Your code, their training data: an AI privacy primer
What every major AI coding tool does with the code you paste in — and the settings that actually protect proprietary work.
If your code is your company's most valuable asset, you should know exactly what your AI tools do with it. The answer varies dramatically by vendor, plan, and setting. Here is a clear, vendor-neutral primer.
The three things vendors might do
- Use your code to improve their general models (training).
- Use your code transiently to produce a response, then discard it (zero-retention).
- Store your code for a defined retention window for abuse monitoring (typical: 30 days).
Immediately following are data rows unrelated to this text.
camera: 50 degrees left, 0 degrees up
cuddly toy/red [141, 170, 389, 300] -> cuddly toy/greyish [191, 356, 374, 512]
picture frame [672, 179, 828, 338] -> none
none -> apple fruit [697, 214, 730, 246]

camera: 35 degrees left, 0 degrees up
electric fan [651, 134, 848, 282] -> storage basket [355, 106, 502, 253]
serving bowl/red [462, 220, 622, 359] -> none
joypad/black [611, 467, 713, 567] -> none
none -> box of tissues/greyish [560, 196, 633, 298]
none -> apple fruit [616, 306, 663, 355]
Defaults, in plain language
Free consumer plans on most vendors permit training on your inputs unless you opt out. Paid business and enterprise plans generally do not train on your data by default — but the setting still exists and is worth verifying in your admin panel.
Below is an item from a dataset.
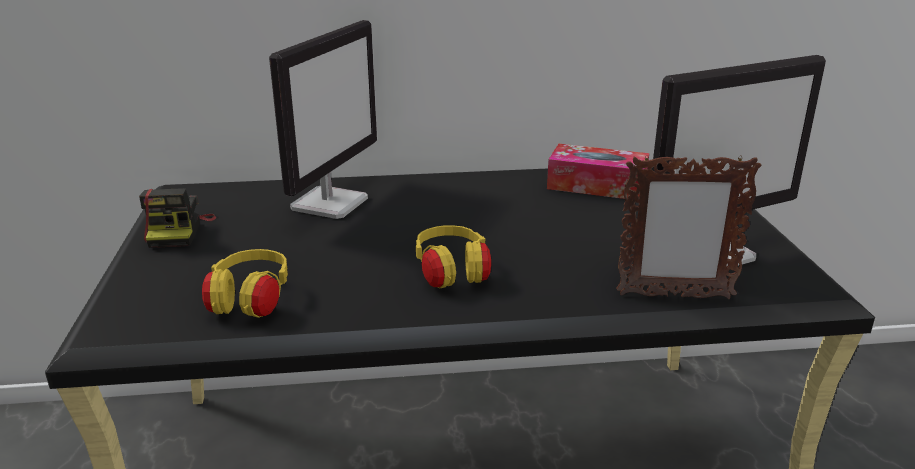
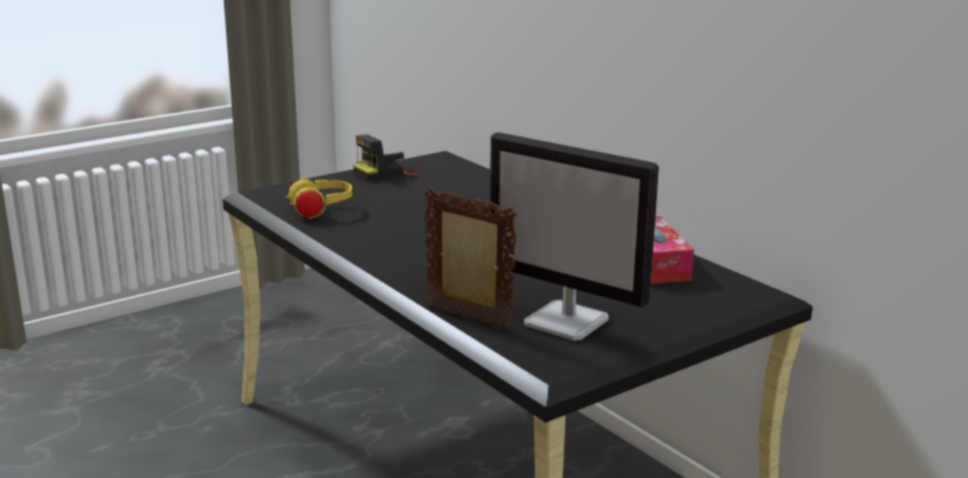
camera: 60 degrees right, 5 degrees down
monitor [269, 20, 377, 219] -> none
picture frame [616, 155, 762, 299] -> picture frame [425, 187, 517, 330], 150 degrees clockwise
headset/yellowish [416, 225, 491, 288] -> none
Zero-retention is usually available only on enterprise contracts. If you cannot accept any retention window, that is the tier you need.
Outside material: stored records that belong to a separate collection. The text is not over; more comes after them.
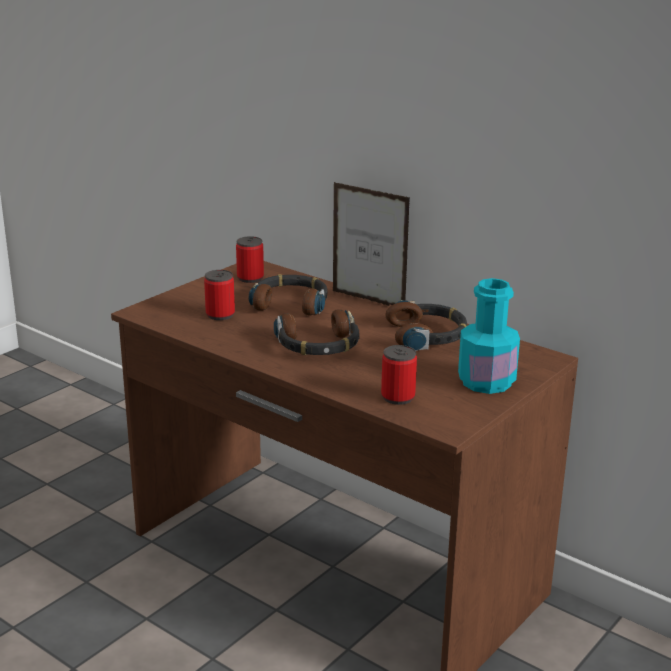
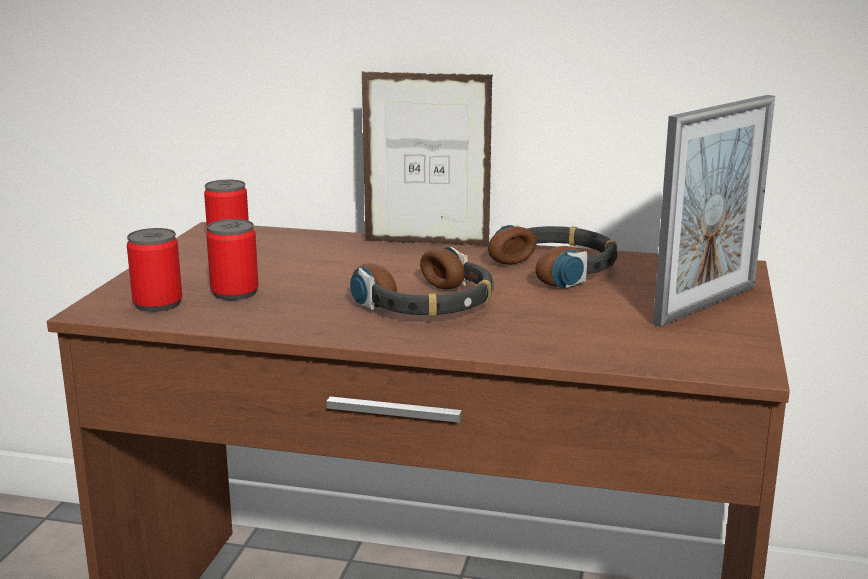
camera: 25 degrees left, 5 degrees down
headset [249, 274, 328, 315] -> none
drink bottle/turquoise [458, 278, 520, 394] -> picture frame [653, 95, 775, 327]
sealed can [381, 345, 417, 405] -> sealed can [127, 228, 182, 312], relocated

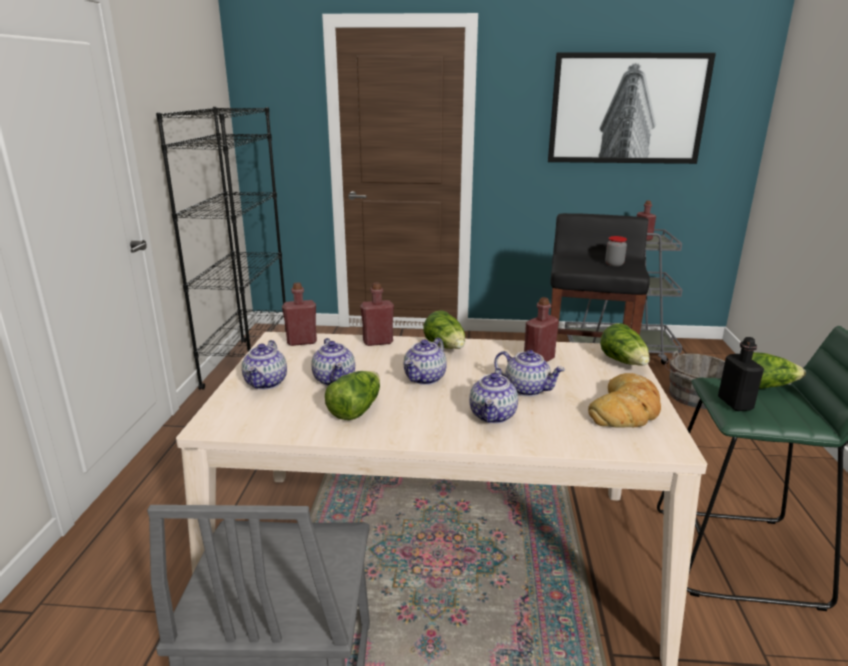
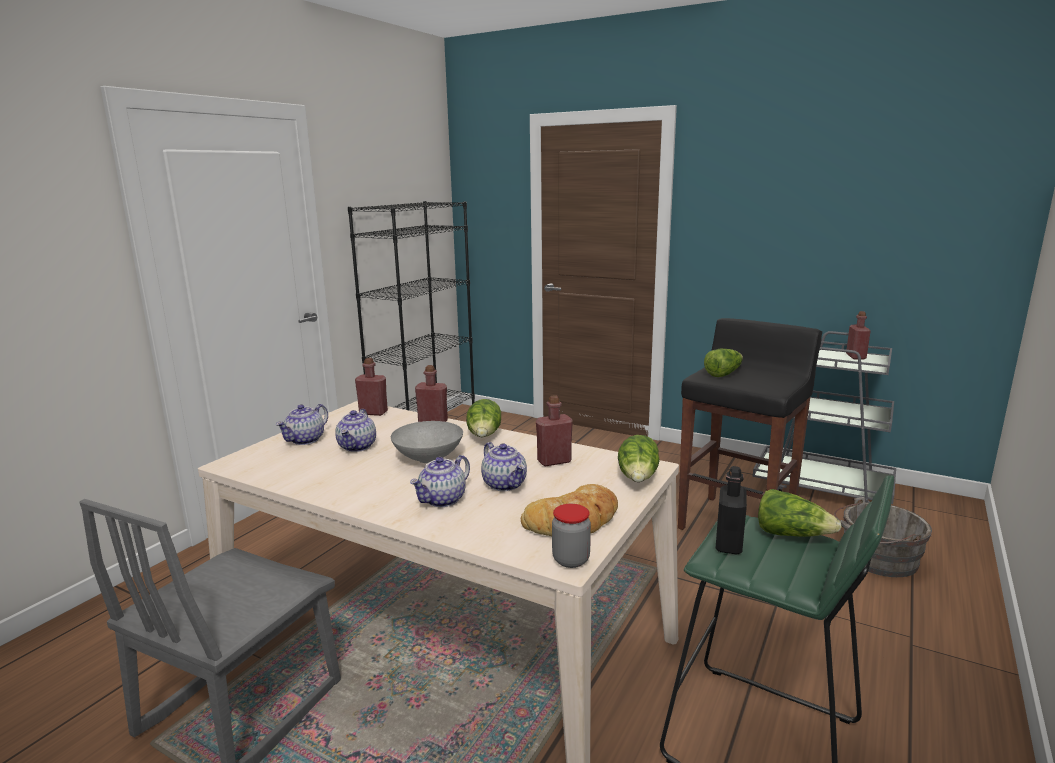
camera: 25 degrees right, 5 degrees down
picture [548, 52, 716, 164] -> none
storage jar [605, 236, 627, 267] -> storage jar [552, 504, 591, 568], relocated
tea pot [404, 338, 447, 385] -> serving bowl/greyish [391, 421, 463, 463]
lettuce head [325, 371, 380, 420] -> lettuce head [704, 349, 743, 377], relocated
Settings to check this week
- Training opt-out: confirm it is enabled at the org level, not just per user.
- Data residency: choose an EU or US region if your customers expect it.
- Logging: many vendors offer audit logs of every prompt — turn them on.
- Public-code filtering: prevents responses from echoing licensed code verbatim.
Practical guardrails
If you handle truly sensitive material, pair the policy controls with operational habits: secrets in environment variables (not in prompts), production data masked before pasting, and a clear rule that no customer PII is ever shared with any AI tool — paid or otherwise.
When in doubt, ask for the DPA
Every serious vendor has a Data Processing Agreement. Read it. The marketing page is not the contract; the DPA is. If the vendor will not share one, that is your answer.